1. Lio needs to get in touch with me after 2 months. Okay, let me just clarify this. If you're a woman with stunning looks who closely resemble the aesthetic features of this woman or this woman or this woman, then by all means, may I get in touch with you just about now because I don't think I can wait for two months' time yet. If you're a man who seeks M2M resuscitation though, sorry, you can wait for a lifetime and a quarter.

2 Lio needs to get brownie points! As I have yet to take a sleep after nine hours of call whoring work and gawd knows how malfunctioning my synapses and neurons seem to already be, please define brownie. My mind is processing a different meaning of brownie at the moment and I don't think this is suitable for the young audiences of this blog.

3. Lio needs to puffin up his cheeks a bit more. Lol! Fine, I'll try to do the weights regimen more often than what I am currently doing. Blame it on laziness. Haha! And please don't stress how horizontally-challenged I am. I have my own subconscious to lash out that small sickening truth. I don't need your help in the whipping.

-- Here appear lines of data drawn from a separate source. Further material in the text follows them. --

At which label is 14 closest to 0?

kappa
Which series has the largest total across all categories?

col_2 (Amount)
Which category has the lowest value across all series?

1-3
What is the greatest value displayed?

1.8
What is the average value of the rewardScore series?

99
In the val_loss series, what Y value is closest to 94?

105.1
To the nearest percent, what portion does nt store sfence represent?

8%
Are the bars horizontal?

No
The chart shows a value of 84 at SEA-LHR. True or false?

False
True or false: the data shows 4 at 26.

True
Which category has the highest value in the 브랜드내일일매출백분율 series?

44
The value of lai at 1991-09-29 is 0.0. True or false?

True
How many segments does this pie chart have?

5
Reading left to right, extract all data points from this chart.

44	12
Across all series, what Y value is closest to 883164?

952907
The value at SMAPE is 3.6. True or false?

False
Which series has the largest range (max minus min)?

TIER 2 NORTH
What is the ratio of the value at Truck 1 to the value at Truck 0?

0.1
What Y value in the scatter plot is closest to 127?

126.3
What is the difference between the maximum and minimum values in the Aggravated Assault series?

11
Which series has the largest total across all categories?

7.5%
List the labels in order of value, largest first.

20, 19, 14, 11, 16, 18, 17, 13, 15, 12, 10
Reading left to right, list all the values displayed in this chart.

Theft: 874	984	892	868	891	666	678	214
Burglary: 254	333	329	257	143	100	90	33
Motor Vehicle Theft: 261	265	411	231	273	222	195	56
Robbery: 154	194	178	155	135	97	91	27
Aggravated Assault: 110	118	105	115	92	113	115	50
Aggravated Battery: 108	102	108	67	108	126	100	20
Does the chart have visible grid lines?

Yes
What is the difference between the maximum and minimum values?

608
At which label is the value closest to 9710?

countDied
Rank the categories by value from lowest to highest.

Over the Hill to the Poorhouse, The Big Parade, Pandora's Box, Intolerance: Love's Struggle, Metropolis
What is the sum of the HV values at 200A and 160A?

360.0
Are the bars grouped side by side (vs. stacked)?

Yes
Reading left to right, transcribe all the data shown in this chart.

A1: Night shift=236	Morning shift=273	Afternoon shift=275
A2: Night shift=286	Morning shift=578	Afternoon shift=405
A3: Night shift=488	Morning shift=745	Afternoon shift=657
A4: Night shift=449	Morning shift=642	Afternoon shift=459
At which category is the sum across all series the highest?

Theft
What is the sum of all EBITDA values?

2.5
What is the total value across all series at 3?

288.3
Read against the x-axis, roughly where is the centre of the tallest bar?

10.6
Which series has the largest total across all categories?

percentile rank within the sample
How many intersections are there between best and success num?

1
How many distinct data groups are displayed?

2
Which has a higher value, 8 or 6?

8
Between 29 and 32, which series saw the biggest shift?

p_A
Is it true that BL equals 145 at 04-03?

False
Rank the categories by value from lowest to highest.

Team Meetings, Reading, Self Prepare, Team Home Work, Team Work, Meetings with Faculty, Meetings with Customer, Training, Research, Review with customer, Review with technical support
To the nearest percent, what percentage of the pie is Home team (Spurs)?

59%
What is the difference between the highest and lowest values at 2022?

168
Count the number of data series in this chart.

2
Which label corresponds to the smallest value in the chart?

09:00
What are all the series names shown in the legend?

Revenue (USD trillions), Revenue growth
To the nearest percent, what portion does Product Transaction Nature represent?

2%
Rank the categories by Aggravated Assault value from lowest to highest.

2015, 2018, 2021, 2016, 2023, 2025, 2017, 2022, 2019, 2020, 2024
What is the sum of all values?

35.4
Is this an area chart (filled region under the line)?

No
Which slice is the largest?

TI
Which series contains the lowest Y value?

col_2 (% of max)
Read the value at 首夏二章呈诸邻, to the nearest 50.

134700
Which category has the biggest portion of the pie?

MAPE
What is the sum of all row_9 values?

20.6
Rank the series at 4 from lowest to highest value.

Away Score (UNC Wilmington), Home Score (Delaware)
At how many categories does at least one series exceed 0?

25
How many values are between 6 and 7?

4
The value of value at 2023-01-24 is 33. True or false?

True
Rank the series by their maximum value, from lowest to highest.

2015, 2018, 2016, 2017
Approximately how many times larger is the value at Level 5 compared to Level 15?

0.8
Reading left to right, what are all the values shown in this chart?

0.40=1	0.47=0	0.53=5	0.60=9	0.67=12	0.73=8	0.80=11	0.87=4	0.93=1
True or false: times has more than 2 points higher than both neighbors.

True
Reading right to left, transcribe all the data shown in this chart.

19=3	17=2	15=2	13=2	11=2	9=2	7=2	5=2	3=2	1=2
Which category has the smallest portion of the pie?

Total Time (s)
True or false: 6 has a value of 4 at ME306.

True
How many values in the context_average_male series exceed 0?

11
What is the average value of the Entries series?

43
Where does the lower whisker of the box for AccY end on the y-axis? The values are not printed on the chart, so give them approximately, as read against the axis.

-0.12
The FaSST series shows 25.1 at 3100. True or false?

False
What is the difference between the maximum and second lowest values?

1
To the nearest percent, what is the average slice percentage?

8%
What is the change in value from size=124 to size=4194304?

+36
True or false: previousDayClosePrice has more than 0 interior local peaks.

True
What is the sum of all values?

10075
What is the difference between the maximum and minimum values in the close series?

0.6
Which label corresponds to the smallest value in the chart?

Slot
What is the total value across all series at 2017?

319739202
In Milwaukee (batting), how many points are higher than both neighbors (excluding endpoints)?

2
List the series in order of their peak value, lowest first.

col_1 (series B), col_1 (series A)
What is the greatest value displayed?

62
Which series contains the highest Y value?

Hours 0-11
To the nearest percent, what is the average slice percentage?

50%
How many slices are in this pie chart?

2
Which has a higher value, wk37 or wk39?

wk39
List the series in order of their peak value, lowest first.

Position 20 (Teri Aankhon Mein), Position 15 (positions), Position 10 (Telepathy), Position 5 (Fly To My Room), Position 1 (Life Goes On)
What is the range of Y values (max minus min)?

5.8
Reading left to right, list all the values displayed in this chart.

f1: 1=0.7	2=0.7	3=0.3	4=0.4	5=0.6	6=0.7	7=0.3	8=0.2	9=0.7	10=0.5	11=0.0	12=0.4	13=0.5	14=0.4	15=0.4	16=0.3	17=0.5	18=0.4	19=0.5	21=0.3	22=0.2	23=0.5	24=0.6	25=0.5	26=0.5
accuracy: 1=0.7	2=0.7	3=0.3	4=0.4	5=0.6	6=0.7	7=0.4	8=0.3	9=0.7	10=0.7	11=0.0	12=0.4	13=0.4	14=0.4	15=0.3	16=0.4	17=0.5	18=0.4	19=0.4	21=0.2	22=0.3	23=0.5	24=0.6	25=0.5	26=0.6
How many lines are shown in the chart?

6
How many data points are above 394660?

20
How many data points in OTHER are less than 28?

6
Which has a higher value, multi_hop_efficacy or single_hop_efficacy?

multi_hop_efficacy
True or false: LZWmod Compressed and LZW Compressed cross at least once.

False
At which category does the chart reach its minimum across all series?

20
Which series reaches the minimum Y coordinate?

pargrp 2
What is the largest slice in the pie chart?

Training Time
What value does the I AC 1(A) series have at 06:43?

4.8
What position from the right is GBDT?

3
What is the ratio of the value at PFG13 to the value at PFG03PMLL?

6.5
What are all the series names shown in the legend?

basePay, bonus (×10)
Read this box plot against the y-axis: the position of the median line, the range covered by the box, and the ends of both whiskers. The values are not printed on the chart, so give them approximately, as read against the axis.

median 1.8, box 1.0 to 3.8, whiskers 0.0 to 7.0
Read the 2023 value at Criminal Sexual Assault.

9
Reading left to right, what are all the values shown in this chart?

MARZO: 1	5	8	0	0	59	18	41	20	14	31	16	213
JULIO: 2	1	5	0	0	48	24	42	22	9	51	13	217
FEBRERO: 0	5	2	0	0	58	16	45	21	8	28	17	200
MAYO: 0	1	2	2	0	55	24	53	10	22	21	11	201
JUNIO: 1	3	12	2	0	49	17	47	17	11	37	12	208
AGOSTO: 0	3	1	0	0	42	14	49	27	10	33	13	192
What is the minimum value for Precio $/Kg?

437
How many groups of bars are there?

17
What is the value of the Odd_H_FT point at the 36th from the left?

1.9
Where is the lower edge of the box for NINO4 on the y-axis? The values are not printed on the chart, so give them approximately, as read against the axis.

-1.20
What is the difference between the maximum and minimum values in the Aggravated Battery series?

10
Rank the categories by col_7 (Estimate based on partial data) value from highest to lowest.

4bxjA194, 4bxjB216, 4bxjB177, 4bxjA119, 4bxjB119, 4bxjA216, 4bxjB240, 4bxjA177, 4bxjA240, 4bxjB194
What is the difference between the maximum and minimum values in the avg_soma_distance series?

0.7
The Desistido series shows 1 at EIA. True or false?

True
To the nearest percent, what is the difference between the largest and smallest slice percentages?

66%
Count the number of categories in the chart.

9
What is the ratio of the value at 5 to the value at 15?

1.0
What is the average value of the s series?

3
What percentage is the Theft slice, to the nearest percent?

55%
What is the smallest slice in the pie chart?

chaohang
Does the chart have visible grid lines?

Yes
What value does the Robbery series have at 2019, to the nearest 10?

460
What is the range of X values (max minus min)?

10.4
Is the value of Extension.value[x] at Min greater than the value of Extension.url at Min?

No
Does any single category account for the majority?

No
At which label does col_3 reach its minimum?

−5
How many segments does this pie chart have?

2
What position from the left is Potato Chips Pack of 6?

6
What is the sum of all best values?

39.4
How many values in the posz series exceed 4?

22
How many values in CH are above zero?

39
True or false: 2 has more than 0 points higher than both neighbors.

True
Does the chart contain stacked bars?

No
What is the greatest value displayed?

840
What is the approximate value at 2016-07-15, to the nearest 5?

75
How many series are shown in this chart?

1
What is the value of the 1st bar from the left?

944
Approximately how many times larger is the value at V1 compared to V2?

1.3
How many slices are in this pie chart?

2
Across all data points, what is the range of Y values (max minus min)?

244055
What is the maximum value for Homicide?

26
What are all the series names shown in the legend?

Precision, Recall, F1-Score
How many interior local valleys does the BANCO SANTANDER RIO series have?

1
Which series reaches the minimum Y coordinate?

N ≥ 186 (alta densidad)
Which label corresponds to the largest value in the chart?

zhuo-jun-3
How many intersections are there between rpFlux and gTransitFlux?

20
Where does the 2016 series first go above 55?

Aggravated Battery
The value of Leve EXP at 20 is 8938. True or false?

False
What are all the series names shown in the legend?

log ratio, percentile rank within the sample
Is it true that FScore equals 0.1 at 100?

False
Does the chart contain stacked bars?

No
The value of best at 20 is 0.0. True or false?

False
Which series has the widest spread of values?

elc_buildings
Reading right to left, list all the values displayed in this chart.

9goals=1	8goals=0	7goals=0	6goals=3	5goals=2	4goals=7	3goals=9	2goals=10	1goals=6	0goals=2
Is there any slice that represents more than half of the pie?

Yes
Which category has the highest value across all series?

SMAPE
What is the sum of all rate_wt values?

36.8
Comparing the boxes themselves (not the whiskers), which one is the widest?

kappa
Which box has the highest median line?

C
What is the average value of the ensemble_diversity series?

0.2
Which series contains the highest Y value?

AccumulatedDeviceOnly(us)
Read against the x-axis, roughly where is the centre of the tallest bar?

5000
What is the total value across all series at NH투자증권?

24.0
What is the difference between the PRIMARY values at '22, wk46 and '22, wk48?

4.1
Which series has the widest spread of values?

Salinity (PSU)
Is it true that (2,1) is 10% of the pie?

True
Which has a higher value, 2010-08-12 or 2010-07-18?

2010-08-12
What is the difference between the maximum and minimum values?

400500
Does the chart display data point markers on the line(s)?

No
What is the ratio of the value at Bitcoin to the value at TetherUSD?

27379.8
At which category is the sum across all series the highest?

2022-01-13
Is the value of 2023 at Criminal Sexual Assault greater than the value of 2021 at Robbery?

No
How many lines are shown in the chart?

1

4. Lio needs to be open 24 hours a day, seven days a week. You hit the G-spot right there, Mister Google! Lol! I'm a call center whore and coincidentally, I work at a company whose name very closely incorporates some of the words in the first sentence. Haha!

5. Lio needs a combination of good management and good governance in order to be effective. Hold on mister, are you telling me I can't be a good leader? Oh come on! I'm THE Great Procrastinator and I don't need your good management shit to be effective. I work best when I procrastinate and I orgasm with creative juices when pressured. Eat that shit!

6. Lio needs to go and. Incomplete thought I see. Pretty perfect though as I need to go and drool my way off to dreamland already. Whew! Oh and by the way, pardon the typographical errors. Have not edited this post yet. Must. hit. the. bed. and. sleep. Zzzzzz...

I noticed that this blogging activity has been taking and demanding a huge chunk of my time for the past few days now. Gawd knows how I've been missing the eight-hour doze mark that I've always been accustomed to. What do you say if I impose another indefinite hiatus, you guys?

Haha. Kidding.

No but really, I am dead-serious. Would you take it against me if I close this blog for an indefinite period of time? Lol!

Now I know you'll brand me as a selfish dick if I won't be tagging some other bloggers to do the same yadda yadda shit. But really, I'm doing you a favor by not tagging you. If you insist though, go ahead and feel free to post your own version of this 666 Tag Triple Combo.

So yeah, for whatever this is worth, you've been tagged!